“We had captured data from the children’s experiences from before the onset of the pandemic,” said Sherri Castle, assistant director of research for the Early Childhood Education Institute at OU-Tulsa. “They were then in the first grade during the spring semester of 2020 when schools transitioned to remote instruction, and in third grade when we were able to resume testing after the schools had reopened. This data has proved to be very enlightening and useful in determining ways to support schools and teachers.”
The Study of School Experiences and Early Development, or Tulsa SEED Study, is a research collaboration between ECEI, an applied research institute at OU-Tulsa that creates projects designed to advance and support equity in early childhood programming and policies by generating and disseminating high-quality, meaningful research, and Georgetown University. It has been studying a cohort of young children beginning in 2016 when the students were 3 years old and followed them through their educational journey.
According to their research, the effects of remote learning is less about losing knowledge that had already been acquired and more about gaining new knowledge at a dramatically slower pace than they did before the pandemic.
“As a result, their academic performance is well below the level of learning expected for their age,” reads the study.
The children were tested in letter and word recognition, as well as math problem-solving skills in the fall of first grade, but the COVID-19 pandemic put off any further testing until fall of their third grade year.
When their pre-pandemic scores are compared to their later scores, there is a clear knowledge gain. But when their scores are compared to those of similarly aged children tested in the early 2000s, the knowledge gain happened at a dramatically slower pace.
This creates a scenario for teachers wherein children in each classroom have a broader range of abilities.
According to the study, teachers don’t need to reteach concepts students learned in lower grade levels, but need training for teaching children who are showing a broader range of scores – both lower and higher than the average – than they used to.

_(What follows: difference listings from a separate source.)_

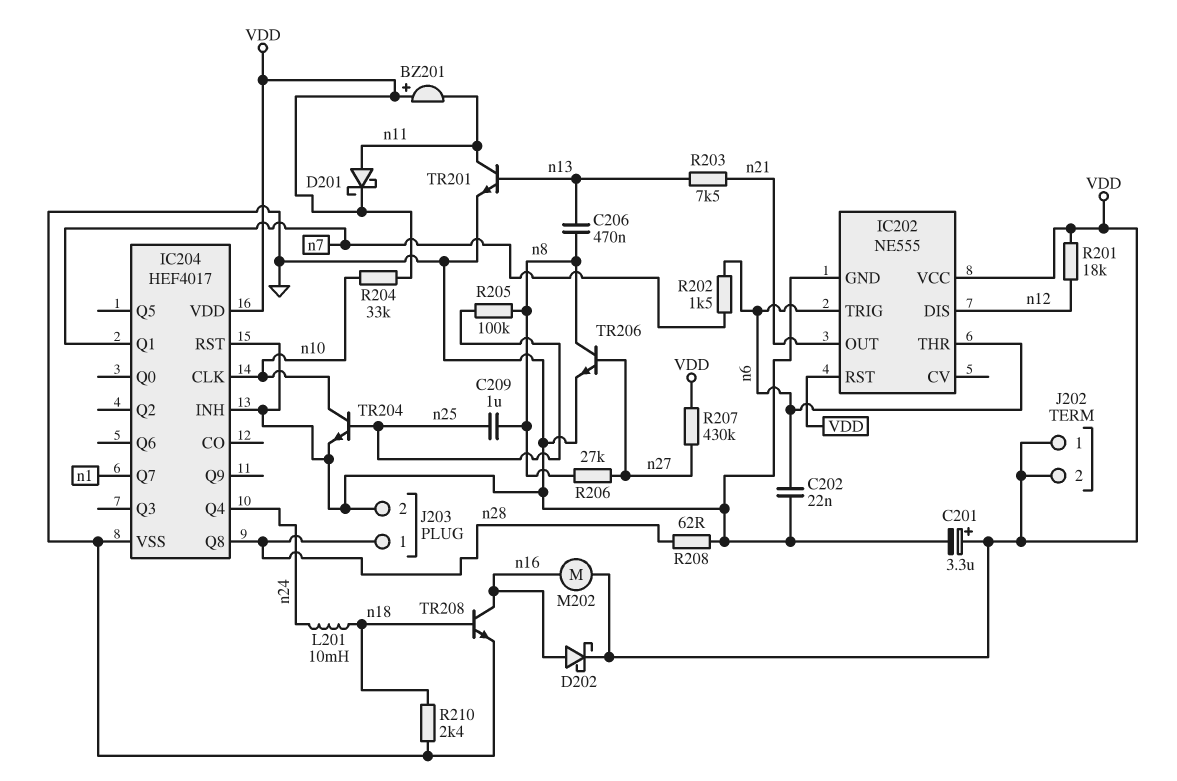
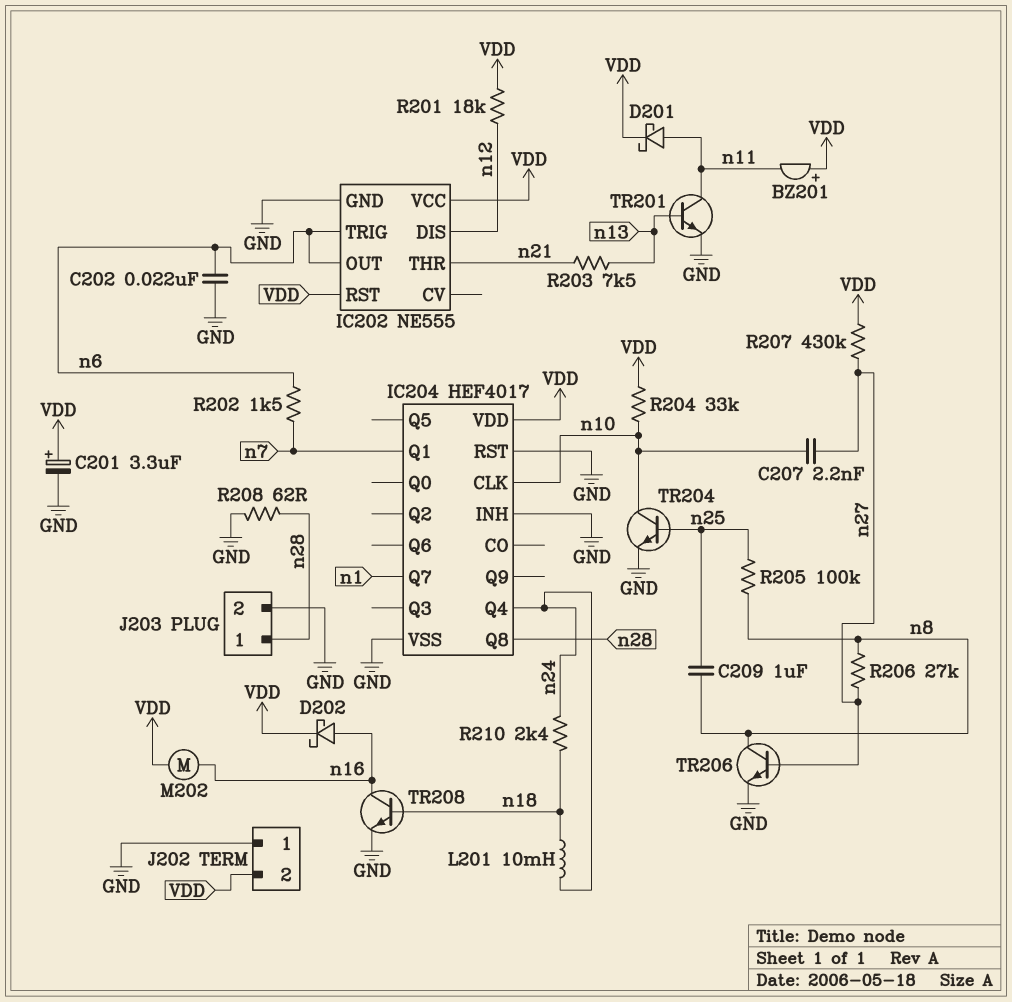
C206: 470nF (n8, n13) -> none
C207: none -> 2.2nF (n10, n27)
IC202 pin OUT: n21 -> n6
IC202 pin THR: n6 -> n21
J202 pin 1: VDD -> GND
R210: 2.4k (GND, n18) -> 2.4k (n18, n24)

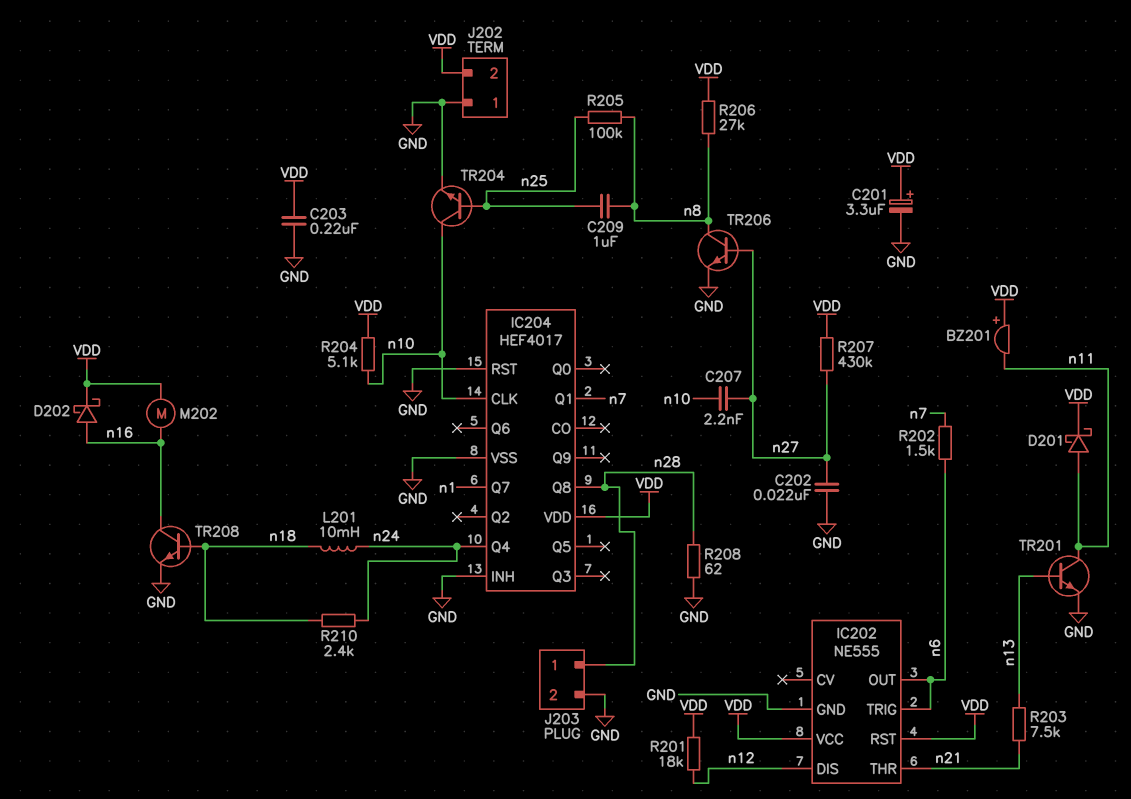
C202: 22nF (GND, n6) -> 22nF (GND, n27)
C203: none -> 220nF (GND, VDD)
R204: 33k (VDD, n10) -> 5.1k (VDD, n10)
R206: 27k (n8, n27) -> 27k (VDD, n8)

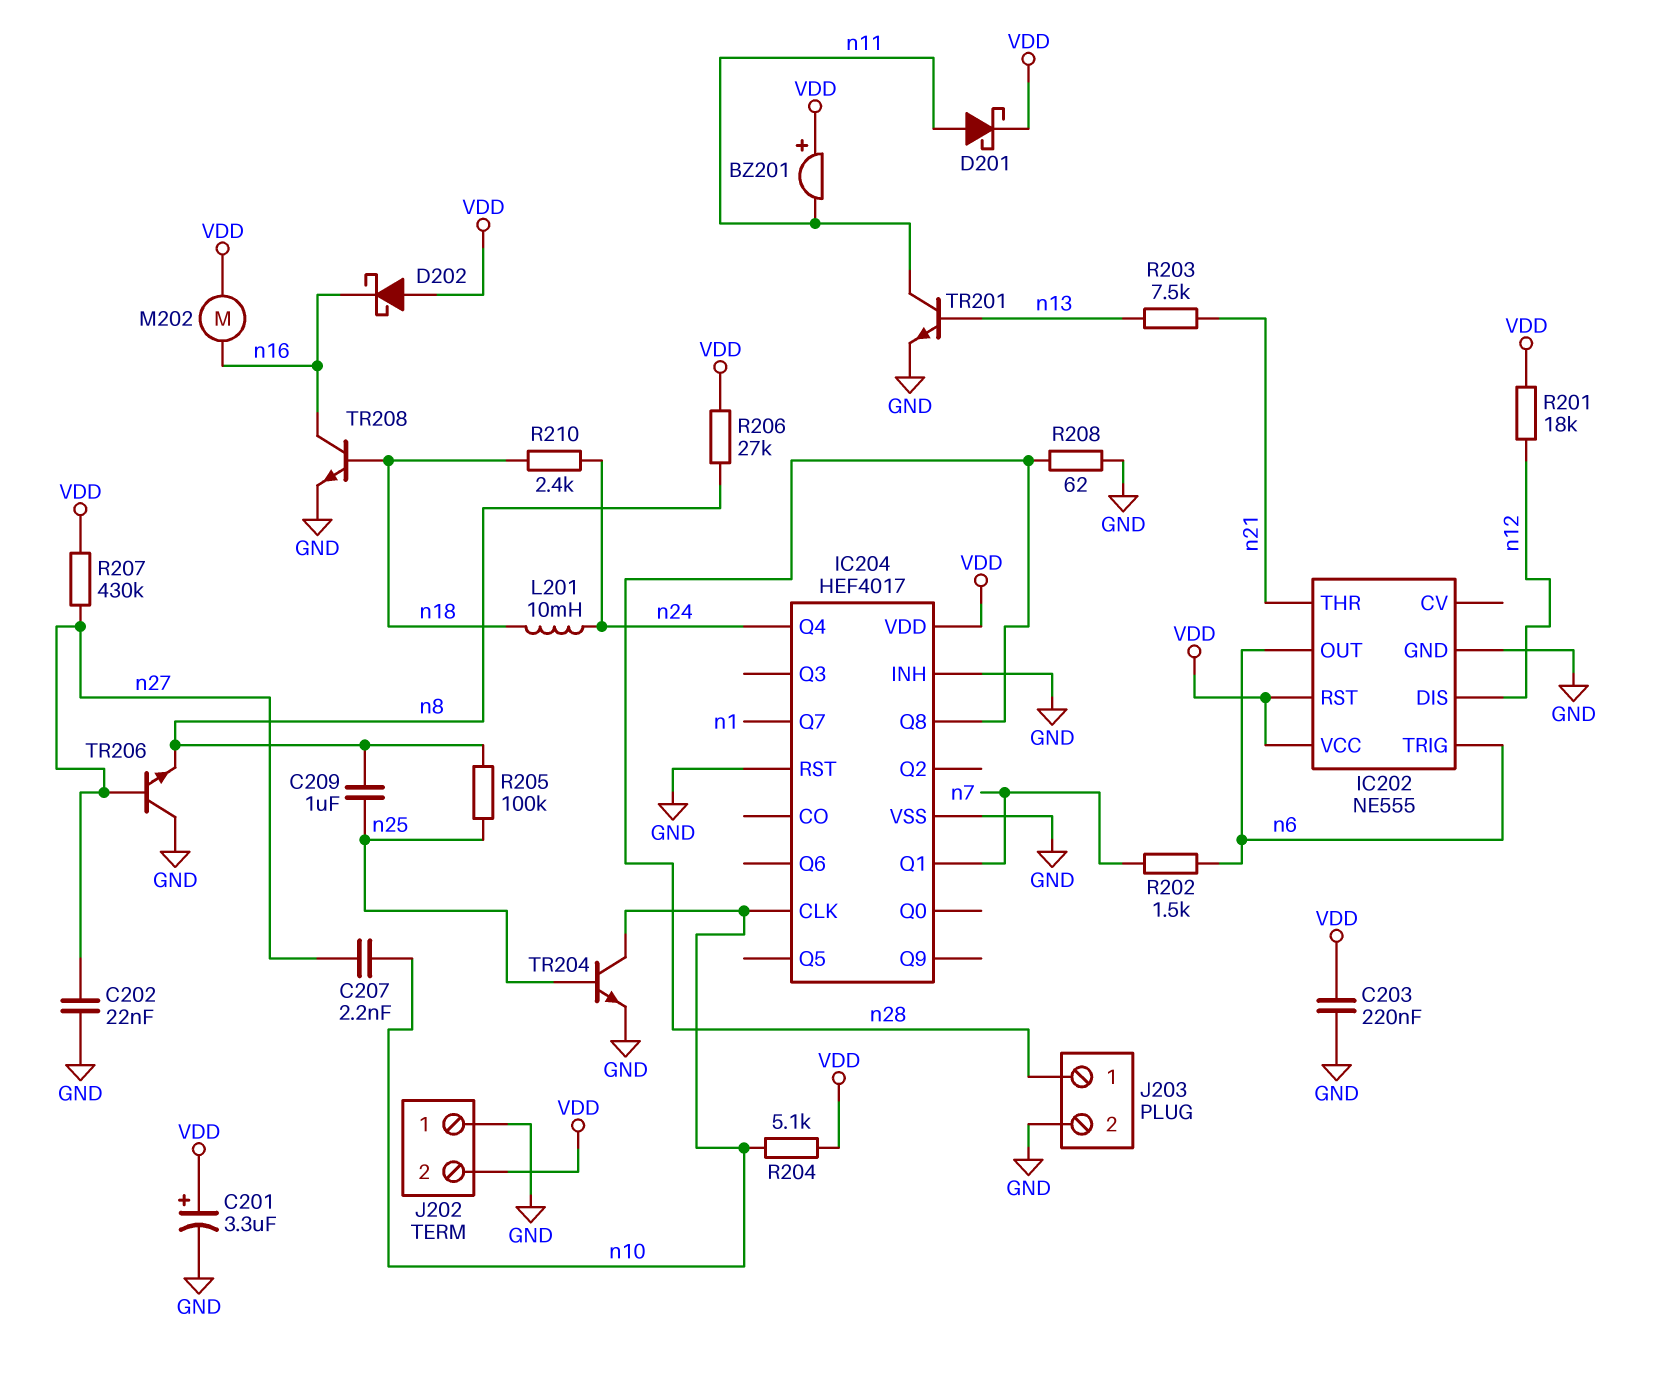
D202: schottky (A n16, K VDD) -> schottky (A VDD, K n16)
TR206: NPN (B n27, C n8, E GND) -> NPN (B n27, C GND, E n8)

“While this may seem like semantics, the distinction between ‘learning loss’ and ‘learning stagnation’ is an important one,” Castle said. “This distinction is and will continue to play out in the classroom as teachers are adjusting to a very different reality in learning levels from before the pandemic. They need recognition, support and training to facilitate this unique challenge. Children, families and society depend upon teachers having necessary support as active agents of recovery from the pandemic.”